Last week I couldn’t get through—there was no cell phone connection on their end. An entire week when my 80-something grandparents, along with tens of thousands of other people, were in a complete information vacuum in a town under siege, with no electricity, TV or radio, no pharmacies open, ambulances having no petroleum, shootouts keeping them awake at night, as their windows shake. Because the water supply was cut off, people who live in apartment buildings nearby were coming to my grandparents’ street consisting of private houses, all of which have wells, with buckets to get water.
Humanitarian Crisis
The town is on the verge of a humanitarian crisis. Improper burials of killed separatists hold a risk of epidemics. My grandfather has been trying to keep up his and my grandmother’s spirits by saying they had already lived through one war, that is World War II. My mother has not been able to get through the military posts for over a month now, as the town is “locked.”

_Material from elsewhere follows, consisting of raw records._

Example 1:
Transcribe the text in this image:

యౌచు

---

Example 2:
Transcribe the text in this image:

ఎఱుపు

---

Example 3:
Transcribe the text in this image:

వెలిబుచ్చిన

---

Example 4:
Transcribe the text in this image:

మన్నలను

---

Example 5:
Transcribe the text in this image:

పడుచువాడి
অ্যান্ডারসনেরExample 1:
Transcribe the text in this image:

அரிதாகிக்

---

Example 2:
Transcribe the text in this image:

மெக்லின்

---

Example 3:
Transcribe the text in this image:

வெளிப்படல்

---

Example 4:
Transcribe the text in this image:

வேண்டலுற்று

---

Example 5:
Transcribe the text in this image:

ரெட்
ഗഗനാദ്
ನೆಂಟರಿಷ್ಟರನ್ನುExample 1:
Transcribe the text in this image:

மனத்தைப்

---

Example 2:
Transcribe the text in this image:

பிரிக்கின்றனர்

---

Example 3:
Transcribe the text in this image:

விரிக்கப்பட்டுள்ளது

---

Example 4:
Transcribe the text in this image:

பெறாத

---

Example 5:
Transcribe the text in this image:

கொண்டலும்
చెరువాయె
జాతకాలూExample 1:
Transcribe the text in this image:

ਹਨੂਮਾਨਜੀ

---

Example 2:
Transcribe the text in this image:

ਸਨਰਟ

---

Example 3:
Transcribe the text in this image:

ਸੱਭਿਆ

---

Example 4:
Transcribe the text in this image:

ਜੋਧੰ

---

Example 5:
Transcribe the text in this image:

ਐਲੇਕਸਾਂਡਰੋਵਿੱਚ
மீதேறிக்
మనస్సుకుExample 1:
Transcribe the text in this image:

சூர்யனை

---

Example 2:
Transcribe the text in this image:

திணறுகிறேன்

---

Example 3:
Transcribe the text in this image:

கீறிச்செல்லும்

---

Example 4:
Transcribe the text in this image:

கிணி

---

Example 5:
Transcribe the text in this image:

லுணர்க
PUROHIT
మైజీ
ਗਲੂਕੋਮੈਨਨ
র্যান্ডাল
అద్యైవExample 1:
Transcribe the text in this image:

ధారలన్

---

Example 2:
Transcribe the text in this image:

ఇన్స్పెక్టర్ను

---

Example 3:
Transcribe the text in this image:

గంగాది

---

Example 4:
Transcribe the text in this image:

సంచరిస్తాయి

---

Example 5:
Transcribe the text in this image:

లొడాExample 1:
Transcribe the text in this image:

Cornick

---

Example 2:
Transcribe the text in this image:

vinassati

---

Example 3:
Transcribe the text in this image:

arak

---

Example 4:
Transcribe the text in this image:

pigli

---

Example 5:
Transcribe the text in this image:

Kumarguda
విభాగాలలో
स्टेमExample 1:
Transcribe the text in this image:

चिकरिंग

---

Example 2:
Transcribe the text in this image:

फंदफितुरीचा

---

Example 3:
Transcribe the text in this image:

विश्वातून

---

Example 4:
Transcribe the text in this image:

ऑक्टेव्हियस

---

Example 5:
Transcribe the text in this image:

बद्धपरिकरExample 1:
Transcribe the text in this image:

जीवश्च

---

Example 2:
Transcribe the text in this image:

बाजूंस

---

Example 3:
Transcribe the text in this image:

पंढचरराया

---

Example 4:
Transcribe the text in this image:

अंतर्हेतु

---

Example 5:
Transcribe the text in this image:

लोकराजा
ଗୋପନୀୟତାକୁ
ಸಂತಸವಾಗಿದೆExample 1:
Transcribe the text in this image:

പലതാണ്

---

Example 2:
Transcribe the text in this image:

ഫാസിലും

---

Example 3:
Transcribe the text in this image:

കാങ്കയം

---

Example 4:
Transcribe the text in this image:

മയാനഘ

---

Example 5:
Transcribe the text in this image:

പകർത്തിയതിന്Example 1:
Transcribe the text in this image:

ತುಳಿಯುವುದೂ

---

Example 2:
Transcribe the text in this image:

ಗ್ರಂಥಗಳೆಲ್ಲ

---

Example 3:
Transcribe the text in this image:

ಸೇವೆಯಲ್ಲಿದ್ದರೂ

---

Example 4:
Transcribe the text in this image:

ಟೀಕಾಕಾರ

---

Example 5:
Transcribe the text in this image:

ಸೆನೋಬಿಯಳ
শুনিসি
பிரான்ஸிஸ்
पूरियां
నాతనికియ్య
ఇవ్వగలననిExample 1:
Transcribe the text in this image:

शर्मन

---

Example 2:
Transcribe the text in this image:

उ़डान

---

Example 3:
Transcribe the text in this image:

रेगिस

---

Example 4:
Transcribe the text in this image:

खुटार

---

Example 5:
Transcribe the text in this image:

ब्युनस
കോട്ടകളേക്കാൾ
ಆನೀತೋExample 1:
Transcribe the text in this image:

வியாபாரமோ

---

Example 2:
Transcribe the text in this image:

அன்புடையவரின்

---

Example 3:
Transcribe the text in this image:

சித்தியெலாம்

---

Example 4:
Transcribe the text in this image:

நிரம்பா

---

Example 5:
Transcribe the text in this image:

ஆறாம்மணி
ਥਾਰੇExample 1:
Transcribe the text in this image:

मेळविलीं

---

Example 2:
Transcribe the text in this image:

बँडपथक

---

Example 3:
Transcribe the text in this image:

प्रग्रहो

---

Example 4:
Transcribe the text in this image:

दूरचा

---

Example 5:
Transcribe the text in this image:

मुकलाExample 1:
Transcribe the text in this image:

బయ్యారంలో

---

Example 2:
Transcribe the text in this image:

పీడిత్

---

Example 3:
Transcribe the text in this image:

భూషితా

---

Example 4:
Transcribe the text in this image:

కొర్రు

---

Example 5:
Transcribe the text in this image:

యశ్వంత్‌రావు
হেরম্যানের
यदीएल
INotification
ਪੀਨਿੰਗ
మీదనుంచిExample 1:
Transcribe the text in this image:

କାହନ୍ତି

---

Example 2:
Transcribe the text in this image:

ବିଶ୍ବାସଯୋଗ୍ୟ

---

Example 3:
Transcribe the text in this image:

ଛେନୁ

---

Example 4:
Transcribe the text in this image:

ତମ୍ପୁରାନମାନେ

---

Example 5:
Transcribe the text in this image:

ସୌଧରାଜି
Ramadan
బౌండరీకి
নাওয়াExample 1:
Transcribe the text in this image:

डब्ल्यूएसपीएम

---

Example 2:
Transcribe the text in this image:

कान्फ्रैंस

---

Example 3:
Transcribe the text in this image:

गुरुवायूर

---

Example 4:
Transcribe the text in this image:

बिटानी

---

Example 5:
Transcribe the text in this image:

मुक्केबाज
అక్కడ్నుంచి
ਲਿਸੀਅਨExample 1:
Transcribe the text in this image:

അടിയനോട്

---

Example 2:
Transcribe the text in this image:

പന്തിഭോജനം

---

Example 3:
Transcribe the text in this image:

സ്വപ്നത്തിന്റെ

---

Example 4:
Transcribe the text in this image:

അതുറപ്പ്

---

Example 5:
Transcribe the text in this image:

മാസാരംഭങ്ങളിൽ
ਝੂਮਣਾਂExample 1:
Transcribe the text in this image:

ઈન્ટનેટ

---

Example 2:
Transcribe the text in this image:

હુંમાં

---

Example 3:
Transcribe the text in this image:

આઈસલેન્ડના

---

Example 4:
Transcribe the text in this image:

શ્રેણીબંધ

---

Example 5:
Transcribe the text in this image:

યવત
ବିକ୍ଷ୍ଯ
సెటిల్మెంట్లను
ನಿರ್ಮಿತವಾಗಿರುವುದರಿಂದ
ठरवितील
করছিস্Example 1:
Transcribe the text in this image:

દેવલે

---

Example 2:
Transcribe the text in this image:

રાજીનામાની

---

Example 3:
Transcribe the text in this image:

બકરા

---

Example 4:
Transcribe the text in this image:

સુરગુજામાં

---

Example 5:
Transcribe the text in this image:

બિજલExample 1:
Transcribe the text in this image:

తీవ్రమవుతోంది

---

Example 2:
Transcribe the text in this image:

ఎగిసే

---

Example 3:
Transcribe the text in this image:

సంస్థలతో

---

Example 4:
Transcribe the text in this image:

The information vacuum creates space for gossip, fear and false accusations. Information is the most valuable commodity, but it’s often counterfeit and unreliable. Access to it is crucial right now, as people are deciding whether to evacuate their families or stay put. The Ukrainian government has not been efficient at communicating its position to the locals, which results in them feeling lost and not knowing whether the Ukrainian army in fact has their best interests at heart.
When I speak with my relatives, I am shocked at what their neighbors believe, what they argue over and how easily they are manipulated. When the fighting is over, Ukraine will have its work cut out for it. Educating people politically, teaching them to take responsibility for their actions, as well as their words, should be its main focus. Communicating with them and being efficient in that communication is the only way to rebuild a region free from terrorism and separatism.